Em 2018, houve um grande aumento no número de casos da doença no Brasil, caracterizando um surto em alguns estados. Ao todo, 10.326 infectados foram confirmados como portadores do vírus.

SITUAÇÃO EPIDEMIOLÓGICA NO MUNDO

A Organização Mundial da Saúde (OMS) anunciou que o número de casos de sarampo no mundo aumentou cerca de 300% no primeiro trimestre deste ano em comparação ao mesmo período de 2018.

Foram registrados mais de 112 mil casos de sarampo em 170 países nos três primeiros meses de 2019. A entidade informou que os recentes surtos da doença causaram muitas mortes, principalmente de crianças.
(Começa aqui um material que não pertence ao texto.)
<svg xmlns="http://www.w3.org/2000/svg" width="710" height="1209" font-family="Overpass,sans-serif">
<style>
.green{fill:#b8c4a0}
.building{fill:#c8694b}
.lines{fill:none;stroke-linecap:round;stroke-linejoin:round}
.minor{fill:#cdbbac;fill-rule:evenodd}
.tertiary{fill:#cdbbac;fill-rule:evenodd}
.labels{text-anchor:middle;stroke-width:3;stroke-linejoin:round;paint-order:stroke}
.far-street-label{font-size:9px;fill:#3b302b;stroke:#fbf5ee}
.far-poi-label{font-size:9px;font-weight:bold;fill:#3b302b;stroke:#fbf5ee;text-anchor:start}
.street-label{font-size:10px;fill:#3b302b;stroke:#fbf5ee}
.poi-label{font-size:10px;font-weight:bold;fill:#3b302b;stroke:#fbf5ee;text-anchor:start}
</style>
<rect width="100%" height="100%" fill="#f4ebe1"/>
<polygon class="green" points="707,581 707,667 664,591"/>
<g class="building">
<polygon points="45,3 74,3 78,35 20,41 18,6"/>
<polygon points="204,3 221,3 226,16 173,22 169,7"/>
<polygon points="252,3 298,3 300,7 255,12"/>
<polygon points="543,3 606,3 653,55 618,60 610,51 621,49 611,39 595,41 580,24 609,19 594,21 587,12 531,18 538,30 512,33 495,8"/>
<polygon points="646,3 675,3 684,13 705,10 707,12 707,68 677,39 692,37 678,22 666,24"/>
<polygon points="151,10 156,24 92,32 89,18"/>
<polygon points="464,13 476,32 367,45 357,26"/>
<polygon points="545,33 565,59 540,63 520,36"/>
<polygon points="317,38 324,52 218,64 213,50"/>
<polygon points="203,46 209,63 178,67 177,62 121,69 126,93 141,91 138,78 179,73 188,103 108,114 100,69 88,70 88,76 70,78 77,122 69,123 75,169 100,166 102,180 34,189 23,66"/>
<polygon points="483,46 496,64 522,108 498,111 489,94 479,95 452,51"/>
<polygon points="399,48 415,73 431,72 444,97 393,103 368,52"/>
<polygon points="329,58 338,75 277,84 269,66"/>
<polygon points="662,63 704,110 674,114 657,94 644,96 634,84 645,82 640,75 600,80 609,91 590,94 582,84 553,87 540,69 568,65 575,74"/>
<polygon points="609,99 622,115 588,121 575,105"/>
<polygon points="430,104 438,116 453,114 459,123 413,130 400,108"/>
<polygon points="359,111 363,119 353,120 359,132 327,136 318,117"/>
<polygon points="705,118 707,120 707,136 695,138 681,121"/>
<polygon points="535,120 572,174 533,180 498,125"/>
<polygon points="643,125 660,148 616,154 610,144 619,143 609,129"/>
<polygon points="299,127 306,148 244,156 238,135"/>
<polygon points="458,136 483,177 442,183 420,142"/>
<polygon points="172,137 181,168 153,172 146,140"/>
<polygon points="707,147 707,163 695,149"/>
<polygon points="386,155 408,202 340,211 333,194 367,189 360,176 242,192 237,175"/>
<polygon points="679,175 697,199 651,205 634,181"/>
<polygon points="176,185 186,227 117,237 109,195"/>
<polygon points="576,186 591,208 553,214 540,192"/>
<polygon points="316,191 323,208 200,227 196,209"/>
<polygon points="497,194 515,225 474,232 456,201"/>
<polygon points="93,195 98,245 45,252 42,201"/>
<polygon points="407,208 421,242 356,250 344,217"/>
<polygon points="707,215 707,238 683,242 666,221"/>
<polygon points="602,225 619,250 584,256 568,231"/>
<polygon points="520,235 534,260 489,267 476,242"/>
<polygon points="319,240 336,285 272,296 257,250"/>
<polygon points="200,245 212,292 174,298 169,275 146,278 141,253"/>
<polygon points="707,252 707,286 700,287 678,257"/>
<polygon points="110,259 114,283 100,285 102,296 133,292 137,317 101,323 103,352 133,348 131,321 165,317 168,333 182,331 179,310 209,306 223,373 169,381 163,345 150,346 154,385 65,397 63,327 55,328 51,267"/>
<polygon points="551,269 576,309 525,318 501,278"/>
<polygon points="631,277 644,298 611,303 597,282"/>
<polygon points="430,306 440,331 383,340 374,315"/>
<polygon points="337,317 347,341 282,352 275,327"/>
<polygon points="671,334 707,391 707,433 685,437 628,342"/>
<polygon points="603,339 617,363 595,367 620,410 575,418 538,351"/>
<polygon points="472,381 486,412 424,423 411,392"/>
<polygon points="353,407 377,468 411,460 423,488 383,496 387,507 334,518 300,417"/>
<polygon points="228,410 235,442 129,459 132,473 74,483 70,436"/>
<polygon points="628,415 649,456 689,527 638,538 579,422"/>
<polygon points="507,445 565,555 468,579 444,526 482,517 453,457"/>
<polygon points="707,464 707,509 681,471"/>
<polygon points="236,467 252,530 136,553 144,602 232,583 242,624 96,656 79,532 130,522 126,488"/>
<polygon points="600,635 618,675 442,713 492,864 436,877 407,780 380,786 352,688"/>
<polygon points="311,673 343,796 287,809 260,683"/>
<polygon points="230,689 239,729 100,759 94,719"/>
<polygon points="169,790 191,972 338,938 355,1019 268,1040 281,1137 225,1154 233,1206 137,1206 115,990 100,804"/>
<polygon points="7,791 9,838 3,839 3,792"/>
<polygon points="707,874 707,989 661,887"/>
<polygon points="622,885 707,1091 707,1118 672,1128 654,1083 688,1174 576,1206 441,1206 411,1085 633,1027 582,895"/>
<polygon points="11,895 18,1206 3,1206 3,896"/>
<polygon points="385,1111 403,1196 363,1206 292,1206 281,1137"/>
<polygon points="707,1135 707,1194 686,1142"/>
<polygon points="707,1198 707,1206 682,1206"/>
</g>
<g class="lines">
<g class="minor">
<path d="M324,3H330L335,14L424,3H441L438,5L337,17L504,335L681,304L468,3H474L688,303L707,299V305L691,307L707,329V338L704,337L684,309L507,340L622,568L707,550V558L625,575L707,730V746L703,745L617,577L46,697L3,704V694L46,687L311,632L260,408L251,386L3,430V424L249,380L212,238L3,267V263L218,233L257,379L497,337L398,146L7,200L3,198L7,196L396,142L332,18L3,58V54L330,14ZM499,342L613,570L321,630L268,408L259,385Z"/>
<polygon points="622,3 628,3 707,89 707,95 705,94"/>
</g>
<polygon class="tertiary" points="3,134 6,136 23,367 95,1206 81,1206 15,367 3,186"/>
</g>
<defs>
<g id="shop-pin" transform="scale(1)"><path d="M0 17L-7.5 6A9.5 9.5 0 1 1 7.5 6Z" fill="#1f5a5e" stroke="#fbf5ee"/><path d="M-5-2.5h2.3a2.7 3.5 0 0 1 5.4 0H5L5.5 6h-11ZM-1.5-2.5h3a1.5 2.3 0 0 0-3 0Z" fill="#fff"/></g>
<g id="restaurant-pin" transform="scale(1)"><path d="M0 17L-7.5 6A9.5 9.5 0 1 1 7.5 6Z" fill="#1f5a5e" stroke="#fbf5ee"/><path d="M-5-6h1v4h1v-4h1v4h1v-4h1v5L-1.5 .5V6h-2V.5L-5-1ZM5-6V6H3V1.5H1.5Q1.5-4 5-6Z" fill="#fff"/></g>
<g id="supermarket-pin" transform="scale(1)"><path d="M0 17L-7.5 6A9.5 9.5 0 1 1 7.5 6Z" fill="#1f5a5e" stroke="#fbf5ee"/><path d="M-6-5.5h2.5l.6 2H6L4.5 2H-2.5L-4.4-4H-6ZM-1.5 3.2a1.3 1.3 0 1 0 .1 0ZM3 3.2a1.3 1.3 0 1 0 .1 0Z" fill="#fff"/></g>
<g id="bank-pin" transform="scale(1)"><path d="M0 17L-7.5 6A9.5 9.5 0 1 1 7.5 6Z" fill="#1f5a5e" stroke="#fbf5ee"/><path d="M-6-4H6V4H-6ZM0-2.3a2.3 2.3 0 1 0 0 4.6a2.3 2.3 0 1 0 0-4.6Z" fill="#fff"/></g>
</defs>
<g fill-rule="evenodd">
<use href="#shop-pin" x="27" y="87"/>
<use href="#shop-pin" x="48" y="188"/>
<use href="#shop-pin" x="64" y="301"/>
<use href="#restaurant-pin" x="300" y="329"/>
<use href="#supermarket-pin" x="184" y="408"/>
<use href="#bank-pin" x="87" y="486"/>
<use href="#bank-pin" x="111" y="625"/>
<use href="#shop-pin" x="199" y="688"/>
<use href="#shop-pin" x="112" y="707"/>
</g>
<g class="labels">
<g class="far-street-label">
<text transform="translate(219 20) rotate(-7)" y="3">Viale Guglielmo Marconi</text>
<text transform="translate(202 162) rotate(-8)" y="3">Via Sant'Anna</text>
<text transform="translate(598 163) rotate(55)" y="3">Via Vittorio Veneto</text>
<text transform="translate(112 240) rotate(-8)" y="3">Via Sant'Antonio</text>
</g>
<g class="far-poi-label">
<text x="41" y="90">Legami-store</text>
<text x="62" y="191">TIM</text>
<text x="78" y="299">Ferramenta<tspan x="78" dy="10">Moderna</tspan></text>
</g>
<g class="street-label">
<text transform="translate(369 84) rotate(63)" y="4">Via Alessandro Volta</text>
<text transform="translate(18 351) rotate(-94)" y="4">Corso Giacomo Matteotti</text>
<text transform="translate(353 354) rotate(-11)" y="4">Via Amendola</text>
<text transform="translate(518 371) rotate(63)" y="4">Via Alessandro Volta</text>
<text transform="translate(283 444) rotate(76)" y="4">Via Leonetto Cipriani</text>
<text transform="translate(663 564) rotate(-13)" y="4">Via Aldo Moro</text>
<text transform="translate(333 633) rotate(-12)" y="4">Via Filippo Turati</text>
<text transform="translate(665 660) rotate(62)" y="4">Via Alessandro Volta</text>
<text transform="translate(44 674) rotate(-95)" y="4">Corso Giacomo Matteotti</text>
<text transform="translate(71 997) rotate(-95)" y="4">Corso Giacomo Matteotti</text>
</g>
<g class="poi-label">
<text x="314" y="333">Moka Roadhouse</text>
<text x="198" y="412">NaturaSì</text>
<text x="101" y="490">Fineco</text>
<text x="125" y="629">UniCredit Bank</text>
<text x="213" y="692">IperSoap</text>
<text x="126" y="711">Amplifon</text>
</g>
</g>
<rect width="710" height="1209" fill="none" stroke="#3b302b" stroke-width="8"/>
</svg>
Os casos de sarampo na África aumentaram em aproximadamente 700%, em comparação ao mesmo período do ano passado. Na Europa, o crescimento foi de 300%, apesar do uso de vacinas na região ser mais difundido.

SARAMPO

De acordo com o Ministério da Saúde, o sarampo é uma doença viral, transmitida pela fala, tosse e espirro, além de ser contagiosa, mas que pode ser evitada pela vacina, tríplice viral. A doença pode ser contraída por pessoas de qualquer idade, mas crianças estão mais suscetíveis.

As mortes registradas em Roraima em decorrência da doença encaixam-se nos relatórios divulgados pelas entidades de saúde que fazem o monitoramento da doença. Pois, no mundo, o sarampo é uma das principais causas da mortalidade entre crianças menores de cinco anos de idade.

Especialistas apontam que o sarampo caracteriza-se principalmente por febre alta, acima de 38,5°C, tosse, coriza, conjuntivite e pequenas manchas brancas que aparecem na mucosa bucal. As manifestações clínicas do sarampo são divididas em três períodos, são eles, período de infecção, remissão e toxêmico.